There is a spirited campaign underway to elect the next President of the United States of America. The next U.S. President will have significant power to set policy, but he or she will also be working within a system of checks and balances. These include a strong judiciary, an active two-party legislative branch, and an open press that brings information and ideas to the American people. In this context, I am mindful when Tanzanian voices raise concerns about the closing of democratic space, whether that be the banning of political rallies or restrictions to televising the sessions of Parliament. I believe the fight against corruption – an admirable goal of great importance to both our nations – need not be waged at the peril of debate, dissent, or free speech. In fact, it is this very creative tension between competing ideas that makes democracies stable, prosperous, and representative of the people.
Like my predecessors before me, I support Tanzania’s quest for peace and prosperity. The American people are proud of our long and enduring friendship with the people of Tanzania and, as the largest bilateral development partner, of our continued investment in many areas, including health, education, agriculture, and economic growth.

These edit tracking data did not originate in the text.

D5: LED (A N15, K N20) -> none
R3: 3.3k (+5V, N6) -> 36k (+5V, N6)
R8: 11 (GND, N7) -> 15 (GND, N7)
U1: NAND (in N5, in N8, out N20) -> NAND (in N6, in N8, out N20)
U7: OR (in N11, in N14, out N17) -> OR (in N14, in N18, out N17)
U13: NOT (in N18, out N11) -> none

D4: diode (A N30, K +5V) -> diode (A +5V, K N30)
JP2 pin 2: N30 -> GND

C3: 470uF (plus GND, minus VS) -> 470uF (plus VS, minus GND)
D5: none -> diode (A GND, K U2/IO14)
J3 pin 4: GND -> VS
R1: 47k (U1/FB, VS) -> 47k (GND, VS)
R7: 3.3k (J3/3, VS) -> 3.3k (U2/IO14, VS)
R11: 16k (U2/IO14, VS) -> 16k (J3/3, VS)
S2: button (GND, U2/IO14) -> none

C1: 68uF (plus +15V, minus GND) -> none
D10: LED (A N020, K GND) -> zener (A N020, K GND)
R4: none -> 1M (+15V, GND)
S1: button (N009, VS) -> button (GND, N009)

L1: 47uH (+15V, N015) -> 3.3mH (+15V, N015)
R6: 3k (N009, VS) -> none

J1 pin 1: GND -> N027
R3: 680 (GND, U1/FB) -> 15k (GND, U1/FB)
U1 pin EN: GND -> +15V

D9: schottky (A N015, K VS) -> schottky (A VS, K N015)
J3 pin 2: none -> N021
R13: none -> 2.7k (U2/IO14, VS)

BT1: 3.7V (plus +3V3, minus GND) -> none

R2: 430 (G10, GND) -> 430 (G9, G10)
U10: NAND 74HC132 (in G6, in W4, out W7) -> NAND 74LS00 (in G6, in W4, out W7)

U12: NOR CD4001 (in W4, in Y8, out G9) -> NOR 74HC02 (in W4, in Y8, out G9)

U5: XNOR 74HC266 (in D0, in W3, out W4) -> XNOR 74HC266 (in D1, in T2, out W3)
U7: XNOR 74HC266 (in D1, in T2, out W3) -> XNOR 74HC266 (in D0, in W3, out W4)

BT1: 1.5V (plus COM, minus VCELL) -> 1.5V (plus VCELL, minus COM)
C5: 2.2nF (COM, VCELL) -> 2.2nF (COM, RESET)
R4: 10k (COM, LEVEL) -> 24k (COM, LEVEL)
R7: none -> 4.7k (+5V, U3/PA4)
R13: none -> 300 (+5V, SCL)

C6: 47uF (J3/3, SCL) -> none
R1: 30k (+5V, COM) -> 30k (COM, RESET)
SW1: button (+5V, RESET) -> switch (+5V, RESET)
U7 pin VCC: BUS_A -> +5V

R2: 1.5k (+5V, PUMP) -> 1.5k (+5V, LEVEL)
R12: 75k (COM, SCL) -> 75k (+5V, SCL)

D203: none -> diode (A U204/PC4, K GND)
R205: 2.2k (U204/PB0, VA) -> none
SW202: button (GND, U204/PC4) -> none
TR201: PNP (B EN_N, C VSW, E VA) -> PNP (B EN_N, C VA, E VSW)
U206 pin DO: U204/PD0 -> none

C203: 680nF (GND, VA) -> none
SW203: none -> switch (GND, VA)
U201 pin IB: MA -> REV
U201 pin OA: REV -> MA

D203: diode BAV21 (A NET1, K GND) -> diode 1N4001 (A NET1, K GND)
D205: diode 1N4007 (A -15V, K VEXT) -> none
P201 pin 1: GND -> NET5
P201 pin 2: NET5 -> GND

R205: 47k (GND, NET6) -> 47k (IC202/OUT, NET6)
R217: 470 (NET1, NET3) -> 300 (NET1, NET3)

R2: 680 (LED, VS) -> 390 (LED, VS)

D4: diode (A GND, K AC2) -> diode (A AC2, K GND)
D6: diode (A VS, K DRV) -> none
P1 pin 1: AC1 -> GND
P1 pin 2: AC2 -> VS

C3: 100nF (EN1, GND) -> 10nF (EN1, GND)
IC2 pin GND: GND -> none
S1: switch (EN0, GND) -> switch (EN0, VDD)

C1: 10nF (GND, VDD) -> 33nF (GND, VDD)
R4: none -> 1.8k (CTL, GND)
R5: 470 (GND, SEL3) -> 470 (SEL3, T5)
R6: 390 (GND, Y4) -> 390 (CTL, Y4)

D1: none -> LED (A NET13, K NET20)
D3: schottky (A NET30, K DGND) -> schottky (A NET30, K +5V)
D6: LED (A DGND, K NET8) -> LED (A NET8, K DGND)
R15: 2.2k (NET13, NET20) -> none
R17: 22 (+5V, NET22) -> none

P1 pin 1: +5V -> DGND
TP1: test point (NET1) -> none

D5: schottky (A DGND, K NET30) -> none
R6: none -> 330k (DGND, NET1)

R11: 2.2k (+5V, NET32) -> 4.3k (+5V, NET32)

Our shared goals and friendship underscore the similarities in our two nations’ current public discussions about appropriate checks and balances among the three branches of government, and the vital importance of a free press that can accurately report the actions of government to the citizenry. Indeed, open debate over the government’s ability to faithfully represent the needs of its citizens and safeguard their peace and prosperity led my country to declare its independence 240 years ago. Americans struggled then, and we continue to struggle today, through this often fiery dialogue in society and politics. I believe, for the United States and all healthy democracies, we are all the stronger for it.